:: WHAT IS REQUIRED ::
Pull out every line of the material below that contains the string "halfway", matching case exactly.

START RECORDS TO USE

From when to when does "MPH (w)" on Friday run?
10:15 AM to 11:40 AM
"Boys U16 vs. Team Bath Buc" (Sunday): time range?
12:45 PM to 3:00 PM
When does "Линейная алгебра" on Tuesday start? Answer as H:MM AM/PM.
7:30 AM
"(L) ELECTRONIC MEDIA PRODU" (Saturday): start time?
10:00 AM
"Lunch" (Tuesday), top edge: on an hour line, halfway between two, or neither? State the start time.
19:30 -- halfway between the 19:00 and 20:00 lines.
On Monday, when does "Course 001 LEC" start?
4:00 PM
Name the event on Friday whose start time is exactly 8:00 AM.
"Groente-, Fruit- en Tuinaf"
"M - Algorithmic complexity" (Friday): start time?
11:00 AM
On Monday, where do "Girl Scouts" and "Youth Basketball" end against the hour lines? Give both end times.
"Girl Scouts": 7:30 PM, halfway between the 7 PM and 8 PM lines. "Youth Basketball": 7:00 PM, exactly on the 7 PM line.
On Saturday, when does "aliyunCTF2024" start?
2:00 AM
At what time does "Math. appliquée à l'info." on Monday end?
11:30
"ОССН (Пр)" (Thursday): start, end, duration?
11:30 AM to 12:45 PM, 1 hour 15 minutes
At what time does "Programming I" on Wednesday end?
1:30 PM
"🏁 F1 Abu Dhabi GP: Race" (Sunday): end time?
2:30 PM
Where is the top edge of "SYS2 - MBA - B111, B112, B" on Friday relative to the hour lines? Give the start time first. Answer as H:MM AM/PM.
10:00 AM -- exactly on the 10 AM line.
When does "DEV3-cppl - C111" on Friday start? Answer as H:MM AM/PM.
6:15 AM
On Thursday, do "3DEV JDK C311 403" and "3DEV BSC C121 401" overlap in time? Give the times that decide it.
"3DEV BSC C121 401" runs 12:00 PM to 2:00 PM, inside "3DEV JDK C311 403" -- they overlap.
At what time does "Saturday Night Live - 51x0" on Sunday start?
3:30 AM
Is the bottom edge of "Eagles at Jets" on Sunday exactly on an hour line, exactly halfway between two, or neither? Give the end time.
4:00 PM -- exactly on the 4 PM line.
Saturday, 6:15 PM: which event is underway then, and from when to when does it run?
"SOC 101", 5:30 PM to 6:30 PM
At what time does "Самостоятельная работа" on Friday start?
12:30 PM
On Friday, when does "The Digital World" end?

END RECORDS TO USE

:: SOLUTION TO THE EXERCISE ::
"Lunch" (Tuesday), top edge: on an hour line, halfway between two, or neither? State the start time.
19:30 -- halfway between the 19:00 and 20:00 lines.
"Girl Scouts": 7:30 PM, halfway between the 7 PM and 8 PM lines. "Youth Basketball": 7:00 PM, exactly on the 7 PM line.
Is the bottom edge of "Eagles at Jets" on Sunday exactly on an hour line, exactly halfway between two, or neither? Give the end time.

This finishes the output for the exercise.